TO-DO ITEM A =
Print the rows from their first line up to and including the line containing "flux agit surtout", reproducing each line unchanged.

TEXT EXCERPT =

/---

Health & Nutrition

As a leading British food company, we have an obligation to do what we can to encourage healthier food choices.

We are committed to playing an active role in encouraging healthier food choices through our wide portfolio of much-loved brands. For many years, we’ve been adapting our recipes, portion sizes and labelling to give our consumers ‘better for you’ options without compromising on the quality and taste they expect. And we’ve made sure that we advertise and promote our products responsibly, particularly when it comes to children. Some of the steps we’ve taken are listed below:
  • We’ve eliminated harmful artificial trans fats from all our products
  • We’ve made great strides in reducing salt in a wide range of products. Since 2010, we’ve removed around 1000 tonnes of salt from our food through targeted programmes and specific technologies. We’ve introduced reduced salt versions of everyday favourites such as Oxo and Bisto and we’ve risen to the challenge across a range of other categories. See below for more.

\---

Dataset entries:

/---

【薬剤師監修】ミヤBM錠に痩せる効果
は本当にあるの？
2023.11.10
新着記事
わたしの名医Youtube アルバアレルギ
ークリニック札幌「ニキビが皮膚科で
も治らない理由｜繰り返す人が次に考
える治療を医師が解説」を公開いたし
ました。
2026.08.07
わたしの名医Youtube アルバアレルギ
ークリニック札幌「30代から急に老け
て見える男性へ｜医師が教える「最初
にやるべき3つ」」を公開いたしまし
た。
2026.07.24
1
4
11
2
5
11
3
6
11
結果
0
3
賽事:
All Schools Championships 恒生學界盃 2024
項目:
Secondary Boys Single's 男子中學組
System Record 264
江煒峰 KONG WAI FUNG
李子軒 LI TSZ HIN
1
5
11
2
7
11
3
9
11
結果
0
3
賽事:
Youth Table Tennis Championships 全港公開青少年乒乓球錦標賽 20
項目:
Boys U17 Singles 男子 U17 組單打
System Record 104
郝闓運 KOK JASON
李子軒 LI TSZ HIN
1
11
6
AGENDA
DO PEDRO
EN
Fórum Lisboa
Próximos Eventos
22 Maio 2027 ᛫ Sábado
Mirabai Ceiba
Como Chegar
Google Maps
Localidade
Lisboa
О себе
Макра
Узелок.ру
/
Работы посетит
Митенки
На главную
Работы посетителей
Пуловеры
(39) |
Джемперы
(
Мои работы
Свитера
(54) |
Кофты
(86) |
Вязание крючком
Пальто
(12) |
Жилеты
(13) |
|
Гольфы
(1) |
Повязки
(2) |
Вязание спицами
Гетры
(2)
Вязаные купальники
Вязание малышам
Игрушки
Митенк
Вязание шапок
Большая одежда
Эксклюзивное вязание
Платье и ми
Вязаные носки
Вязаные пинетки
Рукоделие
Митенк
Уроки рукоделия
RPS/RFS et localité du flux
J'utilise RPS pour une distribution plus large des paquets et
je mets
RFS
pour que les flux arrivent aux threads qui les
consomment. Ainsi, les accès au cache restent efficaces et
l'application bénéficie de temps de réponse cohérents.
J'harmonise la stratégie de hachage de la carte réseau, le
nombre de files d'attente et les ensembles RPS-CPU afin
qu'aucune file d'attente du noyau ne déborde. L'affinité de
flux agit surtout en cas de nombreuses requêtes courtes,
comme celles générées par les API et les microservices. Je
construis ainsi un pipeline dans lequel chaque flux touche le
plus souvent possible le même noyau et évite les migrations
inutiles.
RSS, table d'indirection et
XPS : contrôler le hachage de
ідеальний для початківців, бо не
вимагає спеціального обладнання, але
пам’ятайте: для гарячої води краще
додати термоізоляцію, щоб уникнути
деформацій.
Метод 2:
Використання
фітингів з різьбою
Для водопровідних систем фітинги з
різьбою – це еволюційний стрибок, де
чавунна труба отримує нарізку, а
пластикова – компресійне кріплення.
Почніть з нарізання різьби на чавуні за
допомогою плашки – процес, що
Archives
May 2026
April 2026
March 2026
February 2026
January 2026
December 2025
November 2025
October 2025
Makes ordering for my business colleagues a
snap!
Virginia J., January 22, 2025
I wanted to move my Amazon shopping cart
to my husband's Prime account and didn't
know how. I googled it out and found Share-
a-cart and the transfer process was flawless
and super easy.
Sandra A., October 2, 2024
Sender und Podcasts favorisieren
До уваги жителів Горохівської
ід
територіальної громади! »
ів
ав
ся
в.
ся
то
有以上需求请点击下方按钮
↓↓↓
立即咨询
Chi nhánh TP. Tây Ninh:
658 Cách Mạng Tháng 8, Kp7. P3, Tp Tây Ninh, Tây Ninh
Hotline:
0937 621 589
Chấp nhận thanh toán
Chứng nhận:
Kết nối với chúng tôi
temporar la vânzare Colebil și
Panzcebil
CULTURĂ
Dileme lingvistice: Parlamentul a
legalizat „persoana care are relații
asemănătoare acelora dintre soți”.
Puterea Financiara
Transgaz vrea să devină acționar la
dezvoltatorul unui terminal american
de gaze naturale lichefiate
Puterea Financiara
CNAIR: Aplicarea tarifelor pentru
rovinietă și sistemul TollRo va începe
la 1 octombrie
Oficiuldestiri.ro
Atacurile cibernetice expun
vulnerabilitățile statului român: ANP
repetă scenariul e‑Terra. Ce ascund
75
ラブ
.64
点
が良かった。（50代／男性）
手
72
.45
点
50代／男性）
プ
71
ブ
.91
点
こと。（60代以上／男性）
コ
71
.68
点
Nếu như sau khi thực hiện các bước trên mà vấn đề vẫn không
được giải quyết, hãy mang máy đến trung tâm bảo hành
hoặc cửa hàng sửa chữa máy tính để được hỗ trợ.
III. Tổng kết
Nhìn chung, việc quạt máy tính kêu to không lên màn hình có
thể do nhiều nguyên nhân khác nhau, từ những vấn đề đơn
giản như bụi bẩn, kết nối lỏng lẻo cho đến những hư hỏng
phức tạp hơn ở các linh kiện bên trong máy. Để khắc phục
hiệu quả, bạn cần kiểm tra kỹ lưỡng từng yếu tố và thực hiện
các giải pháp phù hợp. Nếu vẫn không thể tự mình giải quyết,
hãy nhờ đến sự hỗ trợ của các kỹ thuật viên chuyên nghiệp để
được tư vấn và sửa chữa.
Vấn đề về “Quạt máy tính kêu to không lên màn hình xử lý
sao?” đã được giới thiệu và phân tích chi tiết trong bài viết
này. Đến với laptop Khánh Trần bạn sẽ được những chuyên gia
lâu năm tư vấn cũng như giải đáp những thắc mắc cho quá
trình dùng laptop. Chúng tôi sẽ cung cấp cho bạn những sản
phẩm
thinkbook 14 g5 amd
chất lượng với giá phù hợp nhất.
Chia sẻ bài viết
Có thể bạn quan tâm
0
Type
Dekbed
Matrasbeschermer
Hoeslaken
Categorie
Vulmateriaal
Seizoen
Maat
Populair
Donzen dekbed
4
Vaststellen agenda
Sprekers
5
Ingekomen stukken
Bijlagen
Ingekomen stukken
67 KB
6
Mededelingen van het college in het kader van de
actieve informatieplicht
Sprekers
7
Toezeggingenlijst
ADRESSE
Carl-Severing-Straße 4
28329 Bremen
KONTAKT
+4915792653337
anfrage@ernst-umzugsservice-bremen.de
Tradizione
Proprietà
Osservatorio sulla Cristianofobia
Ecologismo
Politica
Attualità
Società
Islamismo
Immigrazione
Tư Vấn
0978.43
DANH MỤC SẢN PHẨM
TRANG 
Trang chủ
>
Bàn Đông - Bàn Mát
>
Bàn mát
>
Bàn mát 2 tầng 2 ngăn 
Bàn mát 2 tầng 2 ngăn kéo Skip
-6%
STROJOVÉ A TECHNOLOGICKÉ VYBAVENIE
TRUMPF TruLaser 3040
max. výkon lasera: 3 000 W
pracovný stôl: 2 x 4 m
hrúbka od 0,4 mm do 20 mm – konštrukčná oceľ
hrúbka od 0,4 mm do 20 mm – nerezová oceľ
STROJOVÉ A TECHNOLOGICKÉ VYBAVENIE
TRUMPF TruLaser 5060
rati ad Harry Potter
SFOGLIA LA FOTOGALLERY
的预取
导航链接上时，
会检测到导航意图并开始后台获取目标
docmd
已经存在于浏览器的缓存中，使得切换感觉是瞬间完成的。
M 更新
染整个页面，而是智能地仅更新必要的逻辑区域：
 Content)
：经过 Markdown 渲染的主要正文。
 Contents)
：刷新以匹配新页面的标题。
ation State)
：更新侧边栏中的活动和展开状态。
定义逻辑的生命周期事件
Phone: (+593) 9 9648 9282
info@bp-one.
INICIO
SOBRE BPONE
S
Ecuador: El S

\---

TO-DO ITEM B =
Answer these questions from the health and nutrition text:
(i) What has the company eliminated from all its products?
(ii) Since what year has around 1000 tonnes of salt been removed from its food?
(iii) Which two everyday favorites are named as having reduced salt versions?

ANSWER SECTION A =
【薬剤師監修】ミヤBM錠に痩せる効果
は本当にあるの？
2023.11.10
新着記事
わたしの名医Youtube アルバアレルギ
ークリニック札幌「ニキビが皮膚科で
も治らない理由｜繰り返す人が次に考
える治療を医師が解説」を公開いたし
ました。
2026.08.07
わたしの名医Youtube アルバアレルギ
ークリニック札幌「30代から急に老け
て見える男性へ｜医師が教える「最初
にやるべき3つ」」を公開いたしまし
た。
2026.07.24
1
4
11
2
5
11
3
6
11
結果
0
3
賽事:
All Schools Championships 恒生學界盃 2024
項目:
Secondary Boys Single's 男子中學組
System Record 264
江煒峰 KONG WAI FUNG
李子軒 LI TSZ HIN
1
5
11
2
7
11
3
9
11
結果
0
3
賽事:
Youth Table Tennis Championships 全港公開青少年乒乓球錦標賽 20
項目:
Boys U17 Singles 男子 U17 組單打
System Record 104
郝闓運 KOK JASON
李子軒 LI TSZ HIN
1
11
6
AGENDA
DO PEDRO
EN
Fórum Lisboa
Próximos Eventos
22 Maio 2027 ᛫ Sábado
Mirabai Ceiba
Como Chegar
Google Maps
Localidade
Lisboa
О себе
Макра
Узелок.ру
/
Работы посетит
Митенки
На главную
Работы посетителей
Пуловеры
(39) |
Джемперы
(
Мои работы
Свитера
(54) |
Кофты
(86) |
Вязание крючком
Пальто
(12) |
Жилеты
(13) |
|
Гольфы
(1) |
Повязки
(2) |
Вязание спицами
Гетры
(2)
Вязаные купальники
Вязание малышам
Игрушки
Митенк
Вязание шапок
Большая одежда
Эксклюзивное вязание
Платье и ми
Вязаные носки
Вязаные пинетки
Рукоделие
Митенк
Уроки рукоделия
RPS/RFS et localité du flux
J'utilise RPS pour une distribution plus large des paquets et
je mets
RFS
pour que les flux arrivent aux threads qui les
consomment. Ainsi, les accès au cache restent efficaces et
l'application bénéficie de temps de réponse cohérents.
J'harmonise la stratégie de hachage de la carte réseau, le
nombre de files d'attente et les ensembles RPS-CPU afin
qu'aucune file d'attente du noyau ne déborde. L'affinité de
flux agit surtout en cas de nombreuses requêtes courtes,

ANSWER SECTION B =
(i) Harmful artificial trans fats
(ii) 2010
(iii) Oxo and Bisto